A SpaceX Falcon 9 rocket and Crew Dragon spacecraft carrying NASA astronauts Douglas Hurley and Robert Behnken lifts off during NASA’s SpaceX Demo-2 mission to the International Space Station from NASA’s Kennedy Space Center in Cape Canaveral, Florida, U.S., May 30, 2020. REUTERS/Joe Skipper

For me, and many others, space represents a reaching out. In the same way we are like little children, crying in pain or screaming in petulance from this playpen called Earth, we are also learning to pull ourselves up, to stand on wobbly feet and understand that we are not the center of the universe: we’re just a tiny part.
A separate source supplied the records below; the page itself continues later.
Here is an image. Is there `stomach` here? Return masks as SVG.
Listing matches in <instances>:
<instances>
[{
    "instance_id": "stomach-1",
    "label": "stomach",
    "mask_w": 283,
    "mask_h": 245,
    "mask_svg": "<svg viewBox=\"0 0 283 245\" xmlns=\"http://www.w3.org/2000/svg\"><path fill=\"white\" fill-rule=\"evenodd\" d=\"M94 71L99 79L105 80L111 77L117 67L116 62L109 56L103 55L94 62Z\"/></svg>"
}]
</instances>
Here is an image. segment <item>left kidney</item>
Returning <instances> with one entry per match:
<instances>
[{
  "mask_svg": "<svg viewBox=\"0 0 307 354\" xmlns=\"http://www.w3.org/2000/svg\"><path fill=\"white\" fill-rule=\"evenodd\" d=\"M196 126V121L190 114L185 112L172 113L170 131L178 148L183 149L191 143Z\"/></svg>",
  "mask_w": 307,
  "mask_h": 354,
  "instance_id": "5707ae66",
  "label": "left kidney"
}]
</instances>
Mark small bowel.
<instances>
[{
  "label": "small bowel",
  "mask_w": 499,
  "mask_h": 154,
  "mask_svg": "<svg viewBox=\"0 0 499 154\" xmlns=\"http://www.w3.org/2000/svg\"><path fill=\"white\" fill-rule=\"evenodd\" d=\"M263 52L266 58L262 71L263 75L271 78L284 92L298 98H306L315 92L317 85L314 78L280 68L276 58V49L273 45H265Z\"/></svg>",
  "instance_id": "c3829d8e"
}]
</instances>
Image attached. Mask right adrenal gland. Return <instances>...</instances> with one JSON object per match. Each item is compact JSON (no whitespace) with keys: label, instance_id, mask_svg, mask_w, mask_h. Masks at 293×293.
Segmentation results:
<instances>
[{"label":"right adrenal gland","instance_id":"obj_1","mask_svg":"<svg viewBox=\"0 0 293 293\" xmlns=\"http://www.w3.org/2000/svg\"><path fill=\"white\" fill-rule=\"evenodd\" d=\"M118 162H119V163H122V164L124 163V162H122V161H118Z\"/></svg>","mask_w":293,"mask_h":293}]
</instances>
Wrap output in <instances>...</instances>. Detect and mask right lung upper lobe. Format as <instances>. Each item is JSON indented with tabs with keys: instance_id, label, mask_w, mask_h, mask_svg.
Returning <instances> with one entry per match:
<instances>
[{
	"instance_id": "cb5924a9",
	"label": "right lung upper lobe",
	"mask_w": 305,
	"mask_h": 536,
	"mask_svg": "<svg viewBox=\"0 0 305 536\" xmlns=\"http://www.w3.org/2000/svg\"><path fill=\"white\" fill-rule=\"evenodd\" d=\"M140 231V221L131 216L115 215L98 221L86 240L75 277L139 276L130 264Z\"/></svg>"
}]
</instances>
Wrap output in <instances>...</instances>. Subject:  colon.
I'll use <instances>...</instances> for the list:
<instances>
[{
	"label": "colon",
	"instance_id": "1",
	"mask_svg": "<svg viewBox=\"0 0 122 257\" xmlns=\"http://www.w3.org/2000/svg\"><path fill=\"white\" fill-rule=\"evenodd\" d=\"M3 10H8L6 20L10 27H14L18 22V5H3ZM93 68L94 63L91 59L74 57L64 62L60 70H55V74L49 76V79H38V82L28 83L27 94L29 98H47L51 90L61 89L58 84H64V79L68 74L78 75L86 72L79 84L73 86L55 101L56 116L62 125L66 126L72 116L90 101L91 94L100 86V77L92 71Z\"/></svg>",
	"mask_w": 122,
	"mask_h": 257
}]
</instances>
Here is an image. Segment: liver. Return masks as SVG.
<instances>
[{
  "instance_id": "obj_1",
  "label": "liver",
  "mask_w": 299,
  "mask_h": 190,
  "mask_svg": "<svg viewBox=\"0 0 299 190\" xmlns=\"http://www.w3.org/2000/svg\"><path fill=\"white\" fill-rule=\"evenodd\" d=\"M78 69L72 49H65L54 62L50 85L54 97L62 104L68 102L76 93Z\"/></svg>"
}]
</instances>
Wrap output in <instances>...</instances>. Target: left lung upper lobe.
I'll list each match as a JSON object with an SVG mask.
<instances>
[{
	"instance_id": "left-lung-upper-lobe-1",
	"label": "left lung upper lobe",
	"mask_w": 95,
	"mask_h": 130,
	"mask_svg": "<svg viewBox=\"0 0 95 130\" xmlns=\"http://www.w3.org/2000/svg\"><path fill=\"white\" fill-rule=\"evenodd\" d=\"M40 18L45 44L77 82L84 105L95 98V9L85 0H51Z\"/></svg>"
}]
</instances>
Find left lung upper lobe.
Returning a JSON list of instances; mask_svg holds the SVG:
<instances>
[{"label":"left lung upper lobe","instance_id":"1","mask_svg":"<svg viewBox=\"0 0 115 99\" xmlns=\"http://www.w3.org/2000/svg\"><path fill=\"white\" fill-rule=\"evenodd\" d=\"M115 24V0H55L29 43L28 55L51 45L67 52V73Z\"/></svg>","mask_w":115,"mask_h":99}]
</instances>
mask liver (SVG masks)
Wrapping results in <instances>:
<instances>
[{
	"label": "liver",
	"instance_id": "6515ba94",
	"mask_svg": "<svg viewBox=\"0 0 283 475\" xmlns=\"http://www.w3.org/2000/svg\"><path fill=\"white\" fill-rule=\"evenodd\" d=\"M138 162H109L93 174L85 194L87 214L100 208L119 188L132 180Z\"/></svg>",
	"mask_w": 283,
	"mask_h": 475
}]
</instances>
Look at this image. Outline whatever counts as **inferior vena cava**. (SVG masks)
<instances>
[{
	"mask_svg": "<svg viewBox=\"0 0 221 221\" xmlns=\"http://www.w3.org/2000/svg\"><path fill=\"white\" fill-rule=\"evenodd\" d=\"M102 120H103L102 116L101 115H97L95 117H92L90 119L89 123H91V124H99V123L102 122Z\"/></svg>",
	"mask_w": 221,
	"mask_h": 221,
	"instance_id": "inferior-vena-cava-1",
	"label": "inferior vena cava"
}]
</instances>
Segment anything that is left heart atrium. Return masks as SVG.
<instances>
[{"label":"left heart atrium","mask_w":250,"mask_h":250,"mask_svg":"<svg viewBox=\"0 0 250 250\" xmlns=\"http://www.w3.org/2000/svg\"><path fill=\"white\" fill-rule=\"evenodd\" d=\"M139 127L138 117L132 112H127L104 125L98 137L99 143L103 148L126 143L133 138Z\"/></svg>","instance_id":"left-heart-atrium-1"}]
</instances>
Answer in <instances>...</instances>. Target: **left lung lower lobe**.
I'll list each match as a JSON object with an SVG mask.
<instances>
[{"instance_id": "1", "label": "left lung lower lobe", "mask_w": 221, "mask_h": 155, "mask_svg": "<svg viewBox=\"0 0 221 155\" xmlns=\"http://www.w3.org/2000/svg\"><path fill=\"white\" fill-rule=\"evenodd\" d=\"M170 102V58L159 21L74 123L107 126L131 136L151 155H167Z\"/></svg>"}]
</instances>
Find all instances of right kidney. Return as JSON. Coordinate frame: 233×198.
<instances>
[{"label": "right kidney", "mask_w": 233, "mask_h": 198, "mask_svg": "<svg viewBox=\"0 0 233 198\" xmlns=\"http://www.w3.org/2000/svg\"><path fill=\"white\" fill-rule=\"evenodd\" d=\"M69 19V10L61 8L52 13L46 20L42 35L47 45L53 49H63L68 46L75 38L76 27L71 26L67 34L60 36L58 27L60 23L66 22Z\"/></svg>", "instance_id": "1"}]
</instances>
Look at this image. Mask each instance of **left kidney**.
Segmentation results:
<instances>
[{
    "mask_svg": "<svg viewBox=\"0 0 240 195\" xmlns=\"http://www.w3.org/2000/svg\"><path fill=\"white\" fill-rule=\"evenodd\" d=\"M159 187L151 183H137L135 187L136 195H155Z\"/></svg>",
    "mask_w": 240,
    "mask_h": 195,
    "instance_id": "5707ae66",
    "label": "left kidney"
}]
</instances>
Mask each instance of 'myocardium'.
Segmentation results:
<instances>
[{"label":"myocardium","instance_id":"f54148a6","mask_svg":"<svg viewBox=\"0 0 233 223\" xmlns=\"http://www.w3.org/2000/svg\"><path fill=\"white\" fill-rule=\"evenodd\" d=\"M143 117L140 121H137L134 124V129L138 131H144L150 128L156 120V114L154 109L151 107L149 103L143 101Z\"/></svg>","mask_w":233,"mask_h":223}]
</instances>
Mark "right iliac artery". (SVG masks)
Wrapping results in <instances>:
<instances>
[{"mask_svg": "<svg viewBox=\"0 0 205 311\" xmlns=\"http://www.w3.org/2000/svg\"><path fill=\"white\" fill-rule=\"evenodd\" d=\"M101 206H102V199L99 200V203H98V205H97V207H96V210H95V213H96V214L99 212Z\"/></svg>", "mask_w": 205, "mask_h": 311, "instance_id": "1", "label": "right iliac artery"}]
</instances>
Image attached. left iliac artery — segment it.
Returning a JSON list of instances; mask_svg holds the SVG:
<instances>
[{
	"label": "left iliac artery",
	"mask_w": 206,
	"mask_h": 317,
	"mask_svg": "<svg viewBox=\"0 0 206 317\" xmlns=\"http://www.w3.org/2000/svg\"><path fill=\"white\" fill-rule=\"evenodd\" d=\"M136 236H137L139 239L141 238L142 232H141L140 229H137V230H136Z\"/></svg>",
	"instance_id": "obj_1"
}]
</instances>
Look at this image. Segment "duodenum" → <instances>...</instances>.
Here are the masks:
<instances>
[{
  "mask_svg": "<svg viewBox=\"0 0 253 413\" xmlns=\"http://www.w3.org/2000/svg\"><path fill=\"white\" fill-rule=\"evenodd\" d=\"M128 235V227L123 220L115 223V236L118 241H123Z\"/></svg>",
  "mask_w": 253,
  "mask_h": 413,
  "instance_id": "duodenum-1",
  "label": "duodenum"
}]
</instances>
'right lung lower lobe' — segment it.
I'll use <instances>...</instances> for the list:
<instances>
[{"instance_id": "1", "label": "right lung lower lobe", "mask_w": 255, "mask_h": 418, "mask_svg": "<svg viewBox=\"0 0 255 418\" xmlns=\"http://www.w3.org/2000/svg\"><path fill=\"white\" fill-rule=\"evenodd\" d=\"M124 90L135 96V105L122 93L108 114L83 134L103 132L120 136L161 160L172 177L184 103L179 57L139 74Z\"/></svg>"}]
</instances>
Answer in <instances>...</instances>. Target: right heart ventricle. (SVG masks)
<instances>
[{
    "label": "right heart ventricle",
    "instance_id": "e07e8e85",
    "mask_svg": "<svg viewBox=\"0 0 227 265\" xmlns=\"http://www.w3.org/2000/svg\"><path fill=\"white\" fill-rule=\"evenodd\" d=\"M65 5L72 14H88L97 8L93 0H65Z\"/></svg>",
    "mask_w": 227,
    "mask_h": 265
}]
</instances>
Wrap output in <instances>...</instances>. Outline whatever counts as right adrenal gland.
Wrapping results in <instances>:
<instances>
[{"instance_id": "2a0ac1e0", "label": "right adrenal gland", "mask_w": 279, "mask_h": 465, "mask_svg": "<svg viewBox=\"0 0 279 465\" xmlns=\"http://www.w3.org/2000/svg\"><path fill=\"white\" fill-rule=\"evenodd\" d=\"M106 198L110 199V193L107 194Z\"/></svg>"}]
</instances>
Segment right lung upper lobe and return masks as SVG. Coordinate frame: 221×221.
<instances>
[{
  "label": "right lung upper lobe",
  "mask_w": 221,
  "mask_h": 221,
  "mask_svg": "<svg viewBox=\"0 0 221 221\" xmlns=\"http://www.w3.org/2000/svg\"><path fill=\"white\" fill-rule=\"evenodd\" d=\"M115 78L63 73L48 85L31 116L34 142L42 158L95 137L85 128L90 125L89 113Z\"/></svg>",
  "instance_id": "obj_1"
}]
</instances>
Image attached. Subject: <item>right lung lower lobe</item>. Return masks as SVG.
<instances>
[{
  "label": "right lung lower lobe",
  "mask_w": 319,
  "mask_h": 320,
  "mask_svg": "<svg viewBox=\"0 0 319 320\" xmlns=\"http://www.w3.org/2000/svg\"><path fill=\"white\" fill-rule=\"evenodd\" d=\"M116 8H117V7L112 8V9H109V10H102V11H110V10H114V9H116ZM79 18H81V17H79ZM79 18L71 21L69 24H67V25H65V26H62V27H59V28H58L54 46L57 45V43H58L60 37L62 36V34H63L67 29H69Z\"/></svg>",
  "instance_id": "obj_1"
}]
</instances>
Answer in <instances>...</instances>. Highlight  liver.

For those who believe in God — or at least something greater than ourselves — its hard to look out into the void of space and believe that our current condition is all there is. It puts our childish problems into context, and provides hope that we can do better as we grow up.

Part of growing up is learning to work together. We have real problems right now… We have a virus with no cure. We have a latent racism that has not truly been healed. We have a wealth gap that is un-crossable by too many people. But if bi-partisan government and private industry can work together to get a couple dudes into space in less than 9 years, maybe we can solve some of these other problems together too…

I believe that part of the solution is a recognition that we are fundamentally broken at a level we cannot fix on our own. Humans are not naturally good — tough situations make that painfully obvious. Our natural tendencies aren’t toward making things better; we really have to work at that. And like children, we need a loving parent to help us figure it out. True hope is found beyond the human condition. And a loving Father waits with open arms to pick us up, and show us what He intended life to look like.